Abstract

The determinative phrase in Haitian Creole (HC) has been studied in many works, particularly from the morphosyntactic viewpoint, and we know that the functioning of the definite determinant (DEF) presents an allomorphism which depends on the phonemic nature of the final phoneme (sometimes the penultimate one) of the last word preceding the allomorph in question. Thus, from the underlying form "la", the different possible endings of the word immediately preceding the DEF, the Creole speakers generate allomorphs "a", "an", "nan", "lan". To each of these allomorphs there corresponds only one morpheme which marks the plurality: "yo" which is, in reality, the morpheme of the plural rather than the "definitude". We also take into account the possessive and demonstrative determinants, and the indefinite article (INDEF). We find it necessary to consider the study of these types of determinants from a morpho-phonological point of view. The originality of our approach is that it takes into account a diatopic dimension we hardly find in other works.

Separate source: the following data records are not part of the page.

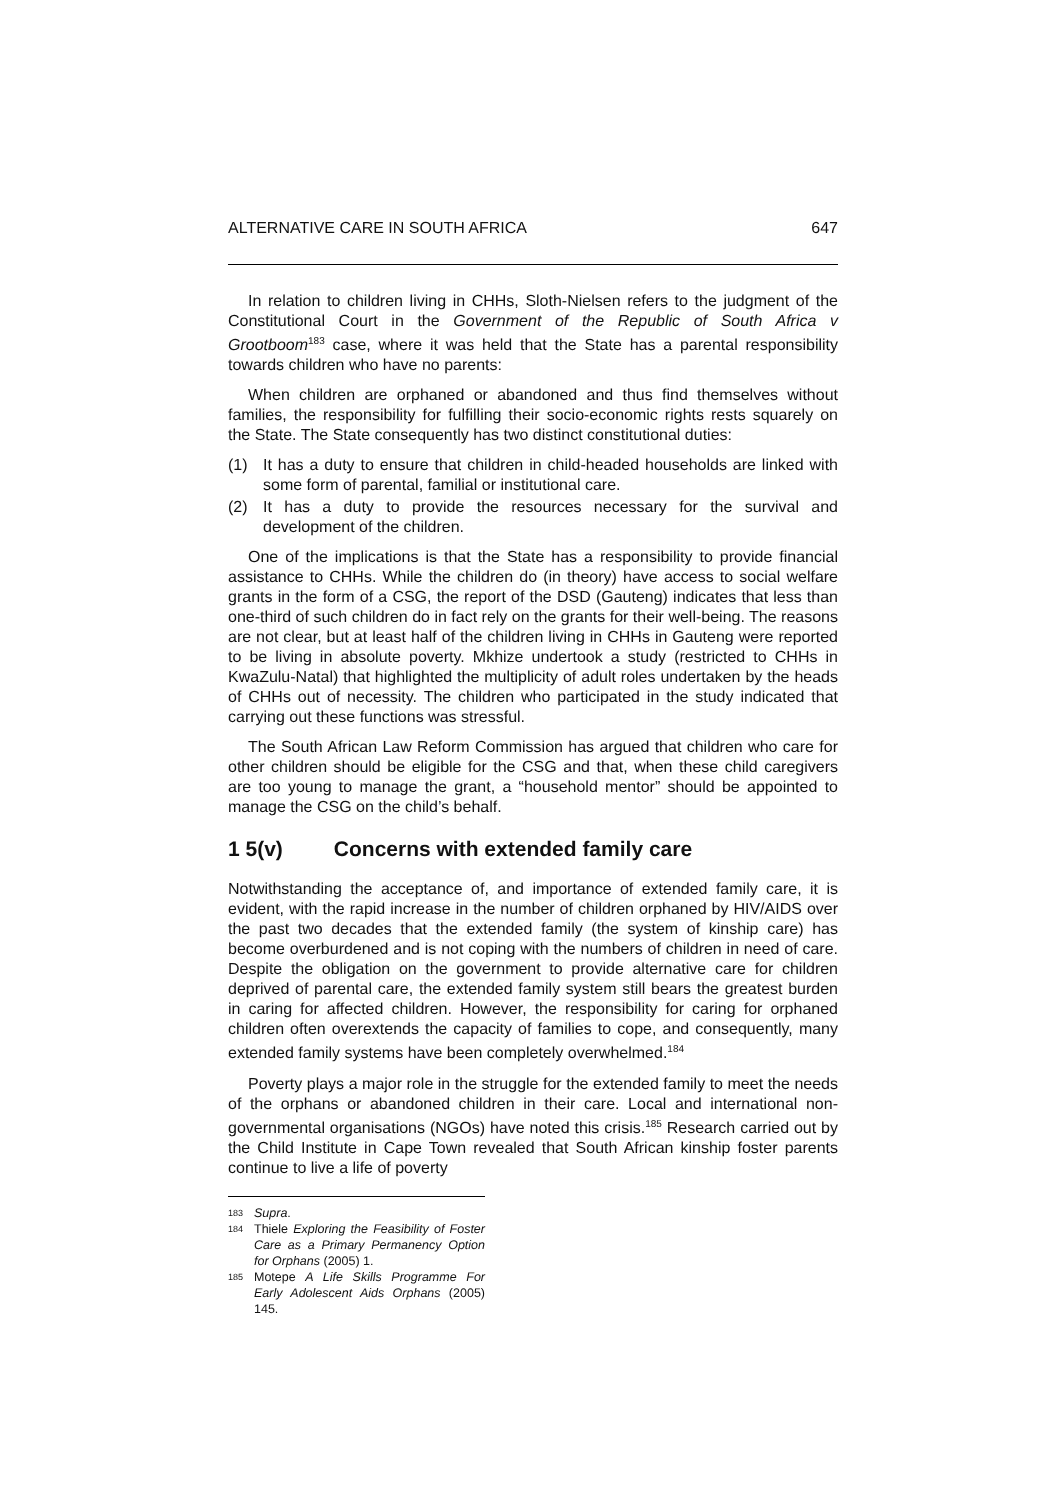ALTERNATIVE CARE IN SOUTH AFRICA 647
In relation to children living in CHHs, Sloth-Nielsen refers to the judgment of the Constitutional Court in the Government of the Republic of South Africa v Grootboom<sup>183</sup> case, where it was held that the State has a parental responsibility towards children who have no parents:
When children are orphaned or abandoned and thus find themselves without families, the responsibility for fulfilling their socio-economic rights rests squarely on the State. The State consequently has two distinct constitutional duties:
(1) It has a duty to ensure that children in child-headed households are linked with some form of parental, familial or institutional care.
(2) It has a duty to provide the resources necessary for the survival and development of the children.
One of the implications is that the State has a responsibility to provide financial assistance to CHHs. While the children do (in theory) have access to social welfare grants in the form of a CSG, the report of the DSD (Gauteng) indicates that less than one-third of such children do in fact rely on the grants for their well-being. The reasons are not clear, but at least half of the children living in CHHs in Gauteng were reported to be living in absolute poverty. Mkhize undertook a study (restricted to CHHs in KwaZulu-Natal) that highlighted the multiplicity of adult roles undertaken by the heads of CHHs out of necessity. The children who participated in the study indicated that carrying out these functions was stressful.
The South African Law Reform Commission has argued that children who care for other children should be eligible for the CSG and that, when these child caregivers are too young to manage the grant, a “household mentor” should be appointed to manage the CSG on the child’s behalf.
1 5(v) Concerns with extended family care
Notwithstanding the acceptance of, and importance of extended family care, it is evident, with the rapid increase in the number of children orphaned by HIV/AIDS over the past two decades that the extended family (the system of kinship care) has become overburdened and is not coping with the numbers of children in need of care. Despite the obligation on the government to provide alternative care for children deprived of parental care, the extended family system still bears the greatest burden in caring for affected children. However, the responsibility for caring for orphaned children often overextends the capacity of families to cope, and consequently, many extended family systems have been completely overwhelmed.<sup>184</sup>
Poverty plays a major role in the struggle for the extended family to meet the needs of the orphans or abandoned children in their care. Local and international non-governmental organisations (NGOs) have noted this crisis.<sup>185</sup> Research carried out by the Child Institute in Cape Town revealed that South African kinship foster parents continue to live a life of poverty
183 Supra.
184 Thiele Exploring the Feasibility of Foster Care as a Primary Permanency Option for Orphans (2005) 1.
185 Motepe A Life Skills Programme For Early Adolescent Aids Orphans (2005) 145.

Thus, in the south there is a nasalized [ĩ] with an INDEF value which is absent from the other varieties of HC. For the demonstrative, we notice some morphophonological differences between the northern variety and the one of the rest of the linguistic community. About the possessive, the « functive a » of the northern variety is the main element that makes the difference particularly from the morphophonological and syntactic viewpoint, in its co-articulation relation with the other elements of its cotext in the phrase.